Positive integers less than 1000 consist of {1 ... 999}.
This may also be written {001 ... 999}.
So you need to count, {003, 007, 013, ... 987, 993, 997}.
Which is the same result as counting {00, 01, ... 98, 99} twice over. (Once for ??3, once for ??7).
Count the number of integers from 0 and 99 inclusive.
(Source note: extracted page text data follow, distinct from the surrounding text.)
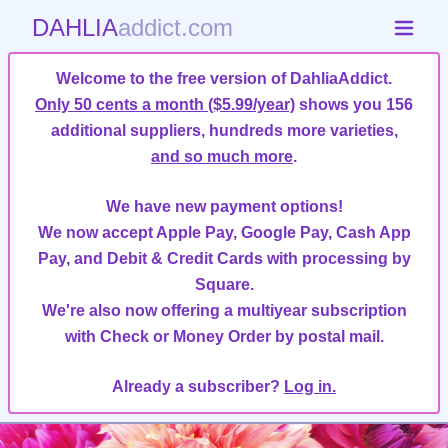
DAHLIA
addict.com
Welcome to the free version of DahliaAddict.
Only 50 cents a month ($5.99/year)
shows you 156
additional suppliers, hundreds more varieties,
and so much more
.
We have new payment options!
We now accept Apple Pay, Google Pay, Cash App
Pay, and Debit & Credit Cards with processing by
Square.
We're also now offering a multiyear subscription
with Check or Money Order by postal mail.
Already a subscriber?
Log in.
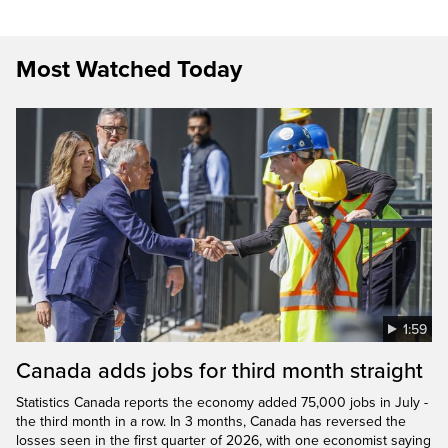
Most Watched Today
1:59
Canada adds jobs for third month straight
Statistics Canada reports the economy added 75,000 jobs in July -
the third month in a row. In 3 months, Canada has reversed the
losses seen in the first quarter of 2026, with one economist saying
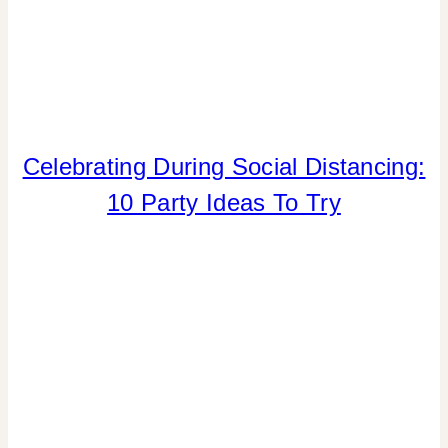
Celebrating During Social Distancing:
INSPIRATION
BOARD
10 Party Ideas To Try
|
PARTY
THEMES
|
SPRING
CELEBRATIONS
|
SUMMER
CELEBRATIONS
|
TIPS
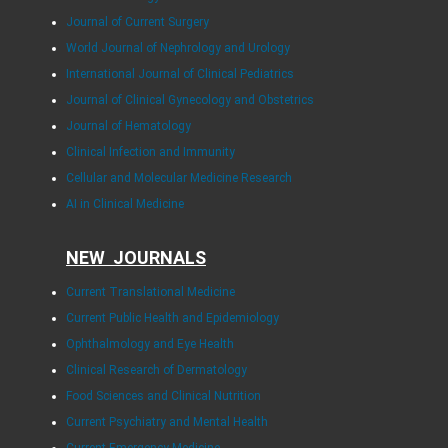
Journal of Current Surgery
World Journal of Nephrology and Urology
International Journal of Clinical Pediatrics
Journal of Clinical Gynecology and Obstetrics
Journal of Hematology
Clinical Infection and Immunity
Cellular and Molecular Medicine Research
AI in Clinical Medicine
NEW JOURNALS
Current Translational Medicine
Current Public Health and Epidemiology
Ophthalmology and Eye Health
Clinical Research of Dermatology
Food Sciences and Clinical Nutrition
Current Psychiatry and Mental Health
Double that.
Thanks, guys!
No cheating >:(
To find the sum of all positive integers less than 1000 ending in 3 or 7, we can use the concept of an arithmetic series.
First, let's find the total number of terms that end in 3 or 7.
We observe that there is one number ending in 3 (3) and one number ending in 7 (7) in the range of 1 to 10. The same pattern repeats for every multiple of 10. So, for every 10 numbers, we have 2 numbers ending in 3 or 7.
To find the number of multiples of 10 in the range of 1 to 1000, we can divide 1000 by 10: 1000 / 10 = 100.
Thus, there are 100 sets of 10 numbers within the range.
Since each set has 2 numbers ending in 3 or 7, we can multiply 2 by 100 to get the total number of terms ending in 3 or 7: 2 * 100 = 200.
Now we need to find the sum of these 200 terms.
To do this, we can use the formula for the sum of an arithmetic series:
Sum = (n/2)(first term + last term)
The first term is 3, and the last term is 997 (the largest number less than 1000 ending in 3 or 7).
Using the formula, the sum of the 200 terms ending in 3 or 7 can be calculated as:
Sum = (200/2)(3 + 997) = (100)(1000) = 100,000.
Therefore, the sum of all positive integers less than 1000 ending in 3 or 7 is 100,000.